Write out exactly the line containing "vertical-align: down; */" and all lines that come after it in the listing below, through the very last one.

» **PROVIDED DATA**:
[Start of section]

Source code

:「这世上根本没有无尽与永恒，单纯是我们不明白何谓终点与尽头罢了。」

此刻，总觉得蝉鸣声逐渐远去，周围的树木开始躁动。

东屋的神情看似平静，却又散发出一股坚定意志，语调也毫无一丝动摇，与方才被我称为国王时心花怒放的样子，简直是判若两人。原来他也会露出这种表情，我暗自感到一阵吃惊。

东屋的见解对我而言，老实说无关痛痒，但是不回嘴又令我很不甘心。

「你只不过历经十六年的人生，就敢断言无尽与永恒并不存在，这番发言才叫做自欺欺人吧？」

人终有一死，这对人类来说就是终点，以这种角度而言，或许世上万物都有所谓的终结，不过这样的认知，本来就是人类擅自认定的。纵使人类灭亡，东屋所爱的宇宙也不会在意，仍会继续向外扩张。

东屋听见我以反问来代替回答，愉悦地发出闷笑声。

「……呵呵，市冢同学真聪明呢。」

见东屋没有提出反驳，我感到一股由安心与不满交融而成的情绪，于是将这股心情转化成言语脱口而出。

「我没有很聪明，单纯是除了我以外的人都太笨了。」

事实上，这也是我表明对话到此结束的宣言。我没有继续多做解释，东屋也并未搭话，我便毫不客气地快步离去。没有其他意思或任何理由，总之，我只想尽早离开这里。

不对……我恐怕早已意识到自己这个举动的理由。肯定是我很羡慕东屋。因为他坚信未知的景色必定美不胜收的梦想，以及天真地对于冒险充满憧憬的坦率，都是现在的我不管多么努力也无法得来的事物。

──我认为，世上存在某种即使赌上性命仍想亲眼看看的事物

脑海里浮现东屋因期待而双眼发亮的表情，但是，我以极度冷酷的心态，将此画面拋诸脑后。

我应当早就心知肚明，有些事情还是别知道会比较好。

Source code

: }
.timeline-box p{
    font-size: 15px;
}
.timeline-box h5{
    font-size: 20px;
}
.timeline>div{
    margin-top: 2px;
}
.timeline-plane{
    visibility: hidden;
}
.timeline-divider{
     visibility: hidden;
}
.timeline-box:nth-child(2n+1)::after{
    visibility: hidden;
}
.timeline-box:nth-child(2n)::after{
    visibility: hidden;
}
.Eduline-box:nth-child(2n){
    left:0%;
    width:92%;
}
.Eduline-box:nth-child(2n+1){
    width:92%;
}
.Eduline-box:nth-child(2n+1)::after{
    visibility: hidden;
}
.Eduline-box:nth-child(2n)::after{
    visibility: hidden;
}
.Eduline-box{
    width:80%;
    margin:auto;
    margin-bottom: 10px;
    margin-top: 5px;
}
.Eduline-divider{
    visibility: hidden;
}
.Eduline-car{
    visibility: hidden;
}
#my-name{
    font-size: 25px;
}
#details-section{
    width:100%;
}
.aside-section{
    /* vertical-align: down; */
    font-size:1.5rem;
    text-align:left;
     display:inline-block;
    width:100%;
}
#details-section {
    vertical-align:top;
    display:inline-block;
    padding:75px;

[End of section]

» **TASK OUTPUT**:
    /* vertical-align: down; */
    font-size:1.5rem;
    text-align:left;
     display:inline-block;
    width:100%;
}
#details-section {
    vertical-align:top;
    display:inline-block;
    padding:75px;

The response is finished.